“Aim at making everybody happy”: Ellis Peters, A Morbid Taste for Bones
/“Aim, he thought, at making everybody happy, and if that’s within reach, why stir up any kind of unpleasantness?”
Thanks to the generosity of a retired colleague who is pruning her book collection, I recently came into possession of not one, not two, but all twenty-one of Ellis Peters’s Brother Cadfael mysteries. This series has long been on my radar, as it is beloved of many of my reading buddies including Colleen (formerly of Bookphilia, now of Jam and Idleness) and Steve (of Stevereads, of course!). I have made a couple of gestures towards it in the past, getting one or two from the library, but never actually read any. Who knows why: the timing just wasn’t right. But if this gift wasn’t a sign, I’m not a mediæval Welshman.
OK, so I’m not, but Cadfael is, and now that we’ve met at last I recognize his charm, and the charm, too, of the world and the style Peters creates for her readers. The cover describes A Morbid Taste for Bones as “a mediæval whodunnit,” and it is a lot closer to the puzzle form than the denser, more character-driven mysteries I typically choose for my own leisure reading (I never read Agatha Christie except for teaching, and I eschew the endless pageant of her “cozy” successors). I also don’t tend to like historical mysteries, which (like a lot of historical fiction generally) often strikes me, fairly or not, as either facile or encumbered with its research. (I accept George Eliot’s judgment that good historical fiction requires “the rarest concurrence of acquirement with genius.”) Peters deftly triumphed over my prejudices, though: the abundant research obviously required to present Cadfael’s world in such detail – from herbal remedies to weaponry to burial rites — is deployed very naturally into elegant descriptions of setting and character, with more complex social or cultural contexts explained through natural devices such as Cadfael’s need, as a Welshman, to interpret or observe differences in custom between his countrymen and his Saxon colleagues.

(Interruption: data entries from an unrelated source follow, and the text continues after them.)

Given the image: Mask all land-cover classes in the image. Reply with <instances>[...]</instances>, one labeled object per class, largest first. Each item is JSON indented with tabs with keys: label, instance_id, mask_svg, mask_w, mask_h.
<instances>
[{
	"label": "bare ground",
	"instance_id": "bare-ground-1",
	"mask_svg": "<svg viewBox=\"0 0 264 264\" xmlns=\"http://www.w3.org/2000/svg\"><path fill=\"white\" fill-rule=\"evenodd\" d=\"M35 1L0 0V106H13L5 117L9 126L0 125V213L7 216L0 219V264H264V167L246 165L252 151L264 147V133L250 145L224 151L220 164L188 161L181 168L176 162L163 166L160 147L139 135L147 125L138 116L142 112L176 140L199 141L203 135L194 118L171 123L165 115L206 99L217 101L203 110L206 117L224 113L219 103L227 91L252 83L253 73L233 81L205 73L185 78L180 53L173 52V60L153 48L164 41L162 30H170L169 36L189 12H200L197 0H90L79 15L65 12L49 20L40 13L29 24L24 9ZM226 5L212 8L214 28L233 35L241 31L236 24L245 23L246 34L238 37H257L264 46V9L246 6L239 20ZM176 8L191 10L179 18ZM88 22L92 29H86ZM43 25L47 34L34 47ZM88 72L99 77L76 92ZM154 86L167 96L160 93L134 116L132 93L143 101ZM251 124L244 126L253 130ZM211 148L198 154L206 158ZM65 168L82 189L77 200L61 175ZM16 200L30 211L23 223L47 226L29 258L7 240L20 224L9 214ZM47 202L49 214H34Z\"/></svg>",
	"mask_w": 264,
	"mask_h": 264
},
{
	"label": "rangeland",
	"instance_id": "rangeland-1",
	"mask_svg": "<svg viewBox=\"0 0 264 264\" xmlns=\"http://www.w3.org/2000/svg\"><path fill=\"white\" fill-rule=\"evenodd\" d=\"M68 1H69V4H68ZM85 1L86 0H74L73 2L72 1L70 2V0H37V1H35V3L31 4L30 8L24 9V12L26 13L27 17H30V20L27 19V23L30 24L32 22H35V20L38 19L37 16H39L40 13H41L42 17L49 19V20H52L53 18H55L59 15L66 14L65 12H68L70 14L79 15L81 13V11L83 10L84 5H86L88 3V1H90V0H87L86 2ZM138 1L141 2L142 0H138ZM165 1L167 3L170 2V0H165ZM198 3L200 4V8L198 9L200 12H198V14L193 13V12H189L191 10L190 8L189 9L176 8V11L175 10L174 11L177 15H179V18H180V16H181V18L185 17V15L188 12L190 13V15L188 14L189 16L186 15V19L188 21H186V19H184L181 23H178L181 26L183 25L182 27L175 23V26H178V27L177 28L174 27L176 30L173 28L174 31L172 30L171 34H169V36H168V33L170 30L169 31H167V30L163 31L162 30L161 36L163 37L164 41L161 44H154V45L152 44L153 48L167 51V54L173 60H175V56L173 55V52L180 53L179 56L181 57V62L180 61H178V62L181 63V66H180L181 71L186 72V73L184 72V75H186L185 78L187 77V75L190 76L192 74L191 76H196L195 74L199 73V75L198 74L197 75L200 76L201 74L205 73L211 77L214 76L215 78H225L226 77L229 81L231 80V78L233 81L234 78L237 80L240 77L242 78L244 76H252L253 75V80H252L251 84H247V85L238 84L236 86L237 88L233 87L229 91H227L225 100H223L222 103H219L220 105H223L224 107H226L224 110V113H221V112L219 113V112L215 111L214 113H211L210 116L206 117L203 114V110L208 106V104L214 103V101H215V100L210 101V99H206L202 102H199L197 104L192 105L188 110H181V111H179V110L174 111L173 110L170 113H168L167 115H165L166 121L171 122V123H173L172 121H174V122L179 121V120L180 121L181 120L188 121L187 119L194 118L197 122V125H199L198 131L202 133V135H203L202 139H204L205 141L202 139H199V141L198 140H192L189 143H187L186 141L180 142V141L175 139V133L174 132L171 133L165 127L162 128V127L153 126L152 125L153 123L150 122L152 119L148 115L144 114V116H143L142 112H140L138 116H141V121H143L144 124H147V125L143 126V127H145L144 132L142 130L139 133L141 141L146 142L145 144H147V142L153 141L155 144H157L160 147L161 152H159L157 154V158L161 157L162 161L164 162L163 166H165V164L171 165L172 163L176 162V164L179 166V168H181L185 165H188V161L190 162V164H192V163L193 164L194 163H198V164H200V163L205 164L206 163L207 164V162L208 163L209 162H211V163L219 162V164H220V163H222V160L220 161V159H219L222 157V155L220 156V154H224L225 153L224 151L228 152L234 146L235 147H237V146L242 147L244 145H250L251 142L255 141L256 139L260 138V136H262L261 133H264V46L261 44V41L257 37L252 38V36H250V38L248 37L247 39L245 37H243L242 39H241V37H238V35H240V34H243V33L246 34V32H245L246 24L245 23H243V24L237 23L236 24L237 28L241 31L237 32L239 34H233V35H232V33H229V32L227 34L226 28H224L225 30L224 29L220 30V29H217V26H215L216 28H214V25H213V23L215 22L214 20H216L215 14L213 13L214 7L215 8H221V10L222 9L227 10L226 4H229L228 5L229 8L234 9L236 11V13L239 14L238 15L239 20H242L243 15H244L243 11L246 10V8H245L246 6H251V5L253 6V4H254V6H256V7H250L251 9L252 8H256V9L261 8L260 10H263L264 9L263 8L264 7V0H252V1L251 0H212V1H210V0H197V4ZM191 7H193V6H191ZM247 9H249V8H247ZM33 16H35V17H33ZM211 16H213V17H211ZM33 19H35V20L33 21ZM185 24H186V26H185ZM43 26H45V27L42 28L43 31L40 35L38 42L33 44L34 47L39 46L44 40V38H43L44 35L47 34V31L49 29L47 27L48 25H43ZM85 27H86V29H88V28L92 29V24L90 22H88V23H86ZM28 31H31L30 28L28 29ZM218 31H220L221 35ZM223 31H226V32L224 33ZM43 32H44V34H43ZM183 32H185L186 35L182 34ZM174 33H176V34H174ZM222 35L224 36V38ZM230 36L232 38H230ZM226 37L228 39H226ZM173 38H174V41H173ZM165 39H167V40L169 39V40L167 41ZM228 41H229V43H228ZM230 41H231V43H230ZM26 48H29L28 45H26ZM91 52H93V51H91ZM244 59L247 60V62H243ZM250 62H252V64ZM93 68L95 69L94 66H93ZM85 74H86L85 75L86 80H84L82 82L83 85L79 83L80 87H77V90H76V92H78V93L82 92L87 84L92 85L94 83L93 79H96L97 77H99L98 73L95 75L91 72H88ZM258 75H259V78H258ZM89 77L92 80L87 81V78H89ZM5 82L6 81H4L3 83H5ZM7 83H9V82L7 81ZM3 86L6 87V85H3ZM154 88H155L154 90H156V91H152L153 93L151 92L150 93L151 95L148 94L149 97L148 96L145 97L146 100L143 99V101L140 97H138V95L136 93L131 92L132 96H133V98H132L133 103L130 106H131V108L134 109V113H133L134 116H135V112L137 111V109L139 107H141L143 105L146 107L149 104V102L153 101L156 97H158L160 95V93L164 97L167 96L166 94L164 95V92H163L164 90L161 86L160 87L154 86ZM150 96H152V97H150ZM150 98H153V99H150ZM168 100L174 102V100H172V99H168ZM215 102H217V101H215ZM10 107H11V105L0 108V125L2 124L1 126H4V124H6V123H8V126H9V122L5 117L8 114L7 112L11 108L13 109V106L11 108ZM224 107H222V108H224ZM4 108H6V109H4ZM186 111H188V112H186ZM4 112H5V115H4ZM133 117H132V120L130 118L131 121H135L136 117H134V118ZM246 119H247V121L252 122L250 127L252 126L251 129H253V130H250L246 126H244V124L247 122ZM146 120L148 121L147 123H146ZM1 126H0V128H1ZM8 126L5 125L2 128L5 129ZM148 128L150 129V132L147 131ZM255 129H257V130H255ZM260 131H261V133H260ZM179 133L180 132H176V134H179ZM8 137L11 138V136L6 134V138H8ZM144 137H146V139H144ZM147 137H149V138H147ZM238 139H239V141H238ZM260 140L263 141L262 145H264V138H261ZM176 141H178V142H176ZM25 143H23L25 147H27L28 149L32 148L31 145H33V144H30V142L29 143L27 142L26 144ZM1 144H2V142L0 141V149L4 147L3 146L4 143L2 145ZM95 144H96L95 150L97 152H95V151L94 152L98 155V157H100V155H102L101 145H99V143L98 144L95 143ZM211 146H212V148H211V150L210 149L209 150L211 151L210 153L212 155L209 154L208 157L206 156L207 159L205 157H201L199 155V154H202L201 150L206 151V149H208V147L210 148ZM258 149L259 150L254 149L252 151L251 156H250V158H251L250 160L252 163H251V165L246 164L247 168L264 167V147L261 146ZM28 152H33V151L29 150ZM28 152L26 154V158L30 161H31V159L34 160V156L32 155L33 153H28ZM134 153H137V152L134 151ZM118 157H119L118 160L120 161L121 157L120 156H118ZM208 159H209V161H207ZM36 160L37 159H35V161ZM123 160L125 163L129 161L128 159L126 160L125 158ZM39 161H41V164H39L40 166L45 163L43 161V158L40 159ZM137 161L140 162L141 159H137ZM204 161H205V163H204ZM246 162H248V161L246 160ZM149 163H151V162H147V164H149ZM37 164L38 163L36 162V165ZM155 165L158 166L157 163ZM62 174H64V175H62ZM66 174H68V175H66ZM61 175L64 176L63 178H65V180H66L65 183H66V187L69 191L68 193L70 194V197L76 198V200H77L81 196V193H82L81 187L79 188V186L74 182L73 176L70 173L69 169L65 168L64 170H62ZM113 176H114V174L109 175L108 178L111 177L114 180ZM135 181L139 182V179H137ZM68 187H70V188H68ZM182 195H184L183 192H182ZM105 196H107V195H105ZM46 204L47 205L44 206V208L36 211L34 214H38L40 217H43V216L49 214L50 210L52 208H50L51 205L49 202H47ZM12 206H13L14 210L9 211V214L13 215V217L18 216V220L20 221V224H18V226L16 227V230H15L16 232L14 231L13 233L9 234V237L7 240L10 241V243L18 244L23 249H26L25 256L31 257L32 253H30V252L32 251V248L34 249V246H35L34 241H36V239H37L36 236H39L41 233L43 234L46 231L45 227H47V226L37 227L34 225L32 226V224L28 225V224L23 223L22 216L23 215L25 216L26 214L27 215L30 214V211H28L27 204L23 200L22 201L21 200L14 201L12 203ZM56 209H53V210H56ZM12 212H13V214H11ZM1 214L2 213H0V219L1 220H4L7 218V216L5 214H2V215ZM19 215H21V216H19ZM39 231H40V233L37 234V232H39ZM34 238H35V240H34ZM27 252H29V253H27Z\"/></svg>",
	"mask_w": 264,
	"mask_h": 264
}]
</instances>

Peters’s style tends a bit to the florid here (at one point Cadfael rushes into a room like the bolt from a crossbow and out again like a thunderbolt): I wonder, and even hope a bit, that as the series progresses she calms down enough to trust to her action to provide excitement, without insisting so much on it as the narrator. But that same instinct for rhetorical flourishes leads her into some nicely poetic moments:
The wood ridge on either hand ran in oblique folds, richly green, hiding the scattered house-steads. The fields were already planted, and here and there orchards flowered. Below them, where the woods drew back to leave an amphitheatre of green, there was a small stone church, whitewashed and shimmering, and a little wooden house beside it.
Can’t you just picture it?
It bodes well for the rest of the series that I particularly liked Cadfael himself, especially his desire to work out a solution that satisfies justice without undue vengefulness and that also does as much good to as many people as possible. His benevolence doesn’t feel saccharine, because of his pragmatism and the ruthless wiliness of his schemes to uncover the evildoers. He’s also wry and uncompromising in his judgments of his fellow man, and I expect his dislike of men who use religion to serve their personal ends will be an ongoing theme.
I was particularly interested to see how Peters would deal with religion. All things supernatural are verboten in the puzzle mystery proper, of course. In their own ways, though, all the characters in A Morbid Taste for Bones are believers, and some of what they believe is explicitly supernatural (for instance, that the murder victim will bleed afresh if touched by his murderer). I thought Peters did a nice job conveying the centrality of her characters’ beliefs to their lives and to the ways they interpret the things that happen to them, even as she and Cadfael approach the crime itself as one committed by human hands for human reasons, and solvable by human reason and ingenuity. Brother Cadfael himself is quite prepared to believe in miracles, but it’s his intervention, not God’s, that reveals whodunit. At the same time, there’s just a hint that he and his collaborators may have been helped, or served, by the Saint whose bones are at issue in the plot. We don’t have to believe that, but it makes sense that Cadfael would be willing to, and so in that way Peters gets to have her mystical cake and eat it too.
I’m not going to binge read the rest of the series, since I have a lot of other books I’m keen to get to, but having sampled it at last, I’m happy knowing the rest of them are there waiting for me. Fall term is coming, and with it a lot of busy, stressful days when a little time with Cadfael will feel like a perfect time out.